East Indian Documents - Public Disgrace




Bellingham Herald Sept. 5, 1907, p.4 (Editorial)

A Public Disgrace

    There is but one view to take of the anti-Hindu riots in Bellingham last night. No amount of specious argument will justify the acts of the mobs. They played the past of lawless citizens and should be dealt with accordingly – should have been dealt with accordingly last night and doubtless would have been had the police force been strong enough to rise to the occasion. … Punishment should be sharp and sure…
    The Hindu is not a good citizen. It would require centuries to assimilate him, and this country need not take the trouble. Our racial burdens are already heavy enough to bear. …Our cloak of brotherly love is not large enough to include him as a member of the body politic. His ways are not our ways; he is not adaptable, and will not in many generations make a good American citizen. Moreover he is not even a good workman…
    But such exhibition of man’s inhumanity to man as that of last night should not be tolerated.
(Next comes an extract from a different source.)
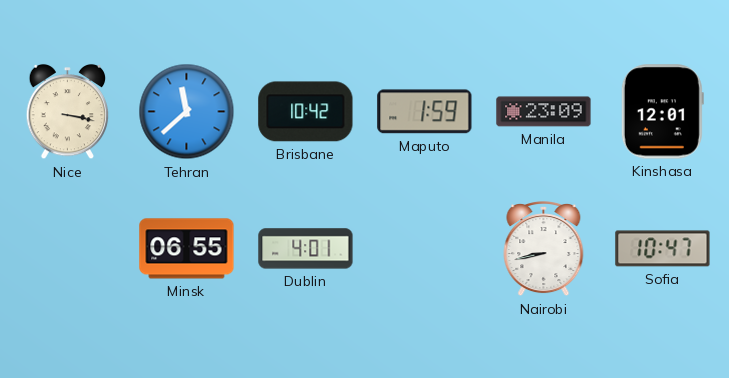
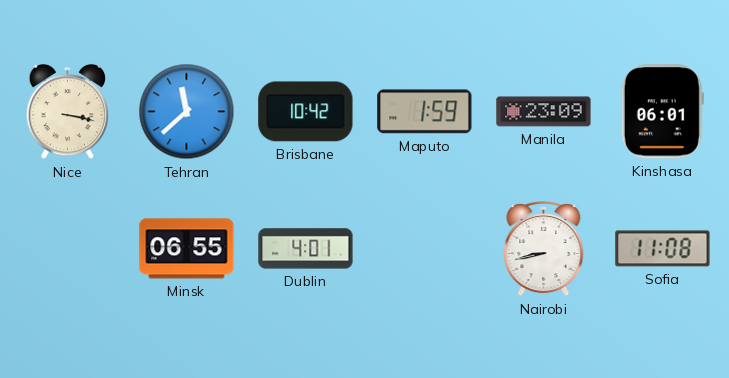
Kinshasa: 12:01 -> 06:01
Sofia: 10:47 -> 11:08
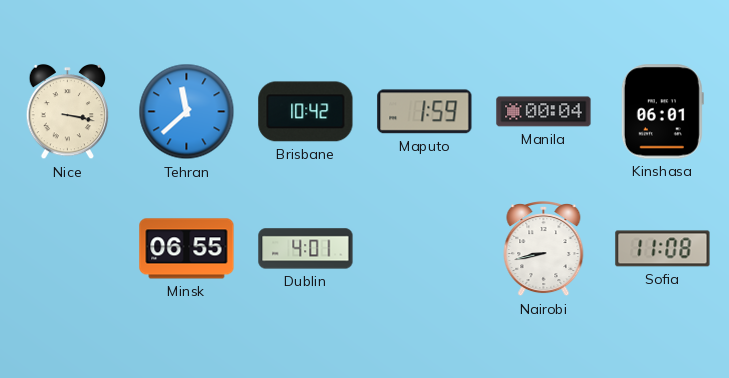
Manila: 23:09 -> 00:04
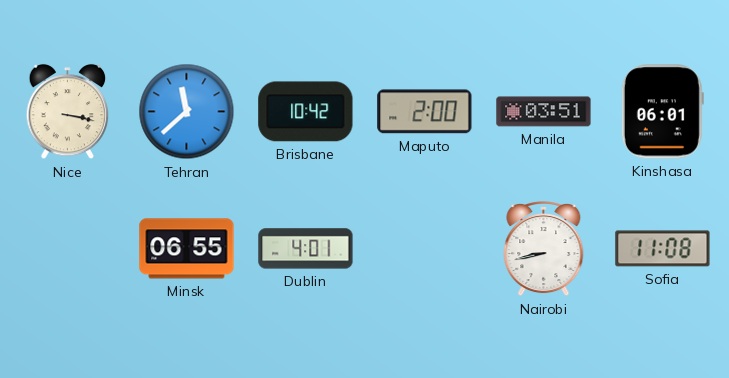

Such lawlessness is an outrage upon American decency…
    Were the officers in sympathy with the rioters? If not, why did they not attempt to cope with the situation? …
    The uncontrollable riots may mean an end of the Hindu in this community, but the end does not justify the means employed. The prompt and fearless action of the mayor may in a measure remove the stain upon the community, but it cannot wholly do so. A Mob of hoodlums has disgraced the town, and it is deplorable that some law-abiding citizens regard it as a joke.